Catalysts of corruption
Chauke believes the lack of leadership, adequate education and greed are what perpetuate the levels of corruption in South Africa, and that at the deepest core are politics. He explains: “In our country we have a system that allows politicians to flourish! Jacob Zuma is a good example of terrible leadership, because he managed to sell a whole country to the public sector.”
“Politicians play a major part in perpetuating corruption.” He continues. “…The rise of tenderpreneurs is fuelled by politicians who give themselves tenders through companies that are owned by their friends or give out tenders and get kickbacks. Corrupt politicians operate with impunity and as long as that continues to happen, corruption will continue to thrive.”
It begins at home
Irvin does not believe that corruption is limited only to those in power, but that as society, we have learned to be corrupt; exemplifying that a person can drink and drive, trusting that they can bribe a police officer if they get stopped on the road.
“When a person wants a driver’s license, they budget for corruption” he adds. “We easily accept as society that when you want something, you have to pay extra for it. We need to get rid of the shortcut mentality and understand that for that for each corrupt activity, there is someone who loses out.”
As a qualified attorney, Chauke is not hesitant to acknowledge that the Judiciary system has got its own failings, stating that there are situations where if you do not bribe a police official, clerks or prosecutors, then your case might have unnecessary delays. “Simple things like getting letters of authority can take forever if you are not willing to bribe an official at the masters.” He points out.
What you do not know…
“I think when people are in a position of authority they tend to take advantage. To a large extent corruption does affect people with less education and information, because they do not know when they are being taken advantage of or how to address a situation where a public official requests a bribe just to do their job. People who are more educated tend to be more informed and less gullible.”
Question: Do you think that the youth are able to help fight corruption?

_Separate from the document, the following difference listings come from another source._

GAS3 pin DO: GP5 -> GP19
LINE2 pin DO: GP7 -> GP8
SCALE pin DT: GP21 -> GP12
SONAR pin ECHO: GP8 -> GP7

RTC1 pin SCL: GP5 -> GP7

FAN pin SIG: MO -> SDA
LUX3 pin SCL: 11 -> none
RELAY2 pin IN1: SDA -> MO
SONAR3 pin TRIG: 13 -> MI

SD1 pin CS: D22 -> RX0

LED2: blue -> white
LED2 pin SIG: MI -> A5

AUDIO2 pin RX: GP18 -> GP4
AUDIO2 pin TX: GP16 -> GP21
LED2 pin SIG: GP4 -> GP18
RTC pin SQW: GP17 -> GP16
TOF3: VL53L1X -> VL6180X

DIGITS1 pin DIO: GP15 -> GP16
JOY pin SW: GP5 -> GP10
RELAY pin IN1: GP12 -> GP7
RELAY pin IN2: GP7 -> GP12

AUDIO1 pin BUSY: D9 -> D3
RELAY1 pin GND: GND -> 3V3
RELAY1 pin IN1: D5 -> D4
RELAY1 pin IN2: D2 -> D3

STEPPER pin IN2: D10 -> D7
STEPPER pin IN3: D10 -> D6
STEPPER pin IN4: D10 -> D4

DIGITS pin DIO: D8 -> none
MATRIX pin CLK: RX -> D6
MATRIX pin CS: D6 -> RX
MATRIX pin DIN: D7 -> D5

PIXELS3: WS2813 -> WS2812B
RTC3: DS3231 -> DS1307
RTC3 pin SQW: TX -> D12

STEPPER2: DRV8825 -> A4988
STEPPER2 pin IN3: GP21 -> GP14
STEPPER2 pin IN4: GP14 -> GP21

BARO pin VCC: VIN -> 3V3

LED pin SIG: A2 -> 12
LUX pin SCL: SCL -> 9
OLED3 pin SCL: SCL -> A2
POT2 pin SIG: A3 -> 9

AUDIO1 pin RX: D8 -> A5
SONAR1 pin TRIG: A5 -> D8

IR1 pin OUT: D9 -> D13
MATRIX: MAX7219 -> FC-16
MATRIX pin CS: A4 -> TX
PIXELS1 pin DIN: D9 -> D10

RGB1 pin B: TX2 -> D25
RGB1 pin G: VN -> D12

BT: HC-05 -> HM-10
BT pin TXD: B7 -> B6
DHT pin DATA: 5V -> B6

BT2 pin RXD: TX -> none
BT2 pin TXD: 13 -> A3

“It is in fact their duty to fight corruption or else they will not have opportunities to better themselves. Their role is to fight for their beliefs and the recent protest shows how the youth can help in this fight. The emergence of youth based political parties that can run in local elections is another way the youth can contribute. We just need a youth that is informed and willing to participate in the democracy of our country. Once a person is principled, they can never be corrupted.”